Factores Influenciadores
As técnicas actuais de fusão de imagens ainda têm limitações na medida em que as imagens anatómicas utilizadas para guiar o procedimento são obtidas a partir de varreduras crônicas pré-operatórias e não são em tempo real. A precisão das imagens fundidas pode ser afectada pelo estado respiratório e circulatório do paciente, tanto durante o TAC pré-operatório como intra-operatório, por exemplo, a fibrilação atrial pode ter vários graus de aumento do volume atrial esquerdo em comparação com o ritmo sinusal. Quando um cateter é utilizado para construir uma imagem do átrio esquerdo, existe alguma tensão entre a extremidade distal do cateter e a parede atrial, de modo que a imagem do átrio esquerdo construída com o cateter é diferente da obtida com uma varredura Cvr, mesmo sob as mesmas condições fisiológicas.

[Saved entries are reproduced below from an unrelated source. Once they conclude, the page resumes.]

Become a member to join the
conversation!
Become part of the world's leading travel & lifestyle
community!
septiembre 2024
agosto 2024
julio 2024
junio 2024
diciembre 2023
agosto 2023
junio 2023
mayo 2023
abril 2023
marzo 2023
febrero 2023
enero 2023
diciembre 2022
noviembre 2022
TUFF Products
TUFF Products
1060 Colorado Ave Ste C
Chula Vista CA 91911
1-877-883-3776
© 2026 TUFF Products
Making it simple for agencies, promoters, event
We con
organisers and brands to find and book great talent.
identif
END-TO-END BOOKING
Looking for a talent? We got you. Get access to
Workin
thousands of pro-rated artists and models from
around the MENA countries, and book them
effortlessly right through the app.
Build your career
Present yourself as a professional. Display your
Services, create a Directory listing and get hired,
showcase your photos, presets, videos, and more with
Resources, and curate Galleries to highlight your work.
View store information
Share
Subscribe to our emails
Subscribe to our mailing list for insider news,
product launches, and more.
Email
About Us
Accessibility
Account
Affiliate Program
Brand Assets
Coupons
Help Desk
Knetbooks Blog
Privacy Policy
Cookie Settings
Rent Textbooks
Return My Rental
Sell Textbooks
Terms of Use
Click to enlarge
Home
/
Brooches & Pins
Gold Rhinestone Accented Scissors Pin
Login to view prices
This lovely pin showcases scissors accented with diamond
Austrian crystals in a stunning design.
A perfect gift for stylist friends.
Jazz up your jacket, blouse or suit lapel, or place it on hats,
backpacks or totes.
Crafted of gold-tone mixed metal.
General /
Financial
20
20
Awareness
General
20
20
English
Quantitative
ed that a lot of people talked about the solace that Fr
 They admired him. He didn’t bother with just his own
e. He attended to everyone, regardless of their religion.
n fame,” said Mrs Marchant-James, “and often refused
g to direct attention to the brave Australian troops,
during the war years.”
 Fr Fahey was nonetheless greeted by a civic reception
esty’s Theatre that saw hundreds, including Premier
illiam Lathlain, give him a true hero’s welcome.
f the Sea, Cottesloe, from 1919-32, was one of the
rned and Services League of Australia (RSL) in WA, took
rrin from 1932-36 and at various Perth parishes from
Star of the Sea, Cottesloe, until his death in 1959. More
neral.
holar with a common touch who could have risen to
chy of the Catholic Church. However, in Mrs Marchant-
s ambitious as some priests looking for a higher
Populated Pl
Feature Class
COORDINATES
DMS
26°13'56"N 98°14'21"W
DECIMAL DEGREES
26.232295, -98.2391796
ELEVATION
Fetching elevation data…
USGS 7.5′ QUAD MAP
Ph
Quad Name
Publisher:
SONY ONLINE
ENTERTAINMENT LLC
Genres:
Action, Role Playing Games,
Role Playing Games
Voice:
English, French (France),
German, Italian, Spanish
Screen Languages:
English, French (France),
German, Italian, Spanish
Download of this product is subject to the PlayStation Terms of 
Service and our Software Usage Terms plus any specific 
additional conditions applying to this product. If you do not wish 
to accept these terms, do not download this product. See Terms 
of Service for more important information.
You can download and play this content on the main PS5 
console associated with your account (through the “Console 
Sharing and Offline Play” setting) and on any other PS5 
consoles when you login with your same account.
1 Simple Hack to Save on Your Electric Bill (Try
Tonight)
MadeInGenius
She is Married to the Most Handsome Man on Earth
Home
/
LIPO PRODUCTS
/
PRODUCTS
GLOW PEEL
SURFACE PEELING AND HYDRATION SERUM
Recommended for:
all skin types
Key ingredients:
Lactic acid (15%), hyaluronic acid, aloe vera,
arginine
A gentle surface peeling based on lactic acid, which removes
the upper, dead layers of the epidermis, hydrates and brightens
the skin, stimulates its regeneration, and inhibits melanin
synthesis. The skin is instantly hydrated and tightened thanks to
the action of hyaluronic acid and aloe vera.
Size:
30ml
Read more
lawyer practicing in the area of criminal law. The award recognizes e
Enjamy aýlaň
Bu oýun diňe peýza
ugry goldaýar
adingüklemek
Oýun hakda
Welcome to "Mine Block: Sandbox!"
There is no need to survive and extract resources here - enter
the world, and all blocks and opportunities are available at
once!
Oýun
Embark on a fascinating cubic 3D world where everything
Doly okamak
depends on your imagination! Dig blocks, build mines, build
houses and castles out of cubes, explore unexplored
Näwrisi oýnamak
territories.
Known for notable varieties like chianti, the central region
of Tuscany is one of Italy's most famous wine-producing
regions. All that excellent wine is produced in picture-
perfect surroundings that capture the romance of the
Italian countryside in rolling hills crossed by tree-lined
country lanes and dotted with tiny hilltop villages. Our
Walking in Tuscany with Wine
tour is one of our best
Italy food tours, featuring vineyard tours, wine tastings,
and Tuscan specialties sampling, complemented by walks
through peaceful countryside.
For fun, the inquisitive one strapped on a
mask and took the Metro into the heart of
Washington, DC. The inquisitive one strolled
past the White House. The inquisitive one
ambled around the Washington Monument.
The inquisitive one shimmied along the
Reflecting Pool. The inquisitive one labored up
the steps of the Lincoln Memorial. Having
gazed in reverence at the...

Além disso, os conhecimentos do operador sobre anatomia cardíaca e proficiência com o cateter também afectam a precisão da construção e fusão da imagem do LV. Para maximizar a precisão da fusão da imagem, recomenda-se que um TAC seja realizado nas 24 horas anteriores ao procedimento, que o ritmo cardíaco do paciente seja consistente com o TAC e que a respiração seja o mais estável possível durante a reconstrução electroanatómica 3D, e que a tensão entre a extremidade distal do cateter e a parede atrial seja moderada durante a construção do átrio esquerdo.
Em conclusão, a aplicação de técnicas de fusão de imagem para orientar a ablação da fibrilação atrial pode aumentar a eficácia e segurança do procedimento, e pode aumentar a confiança do operador, especialmente do principiante, e encurtar a curva de aprendizagem, promovendo assim melhor a técnica de ablação da fibrilação atrial em benefício da maioria dos pacientes.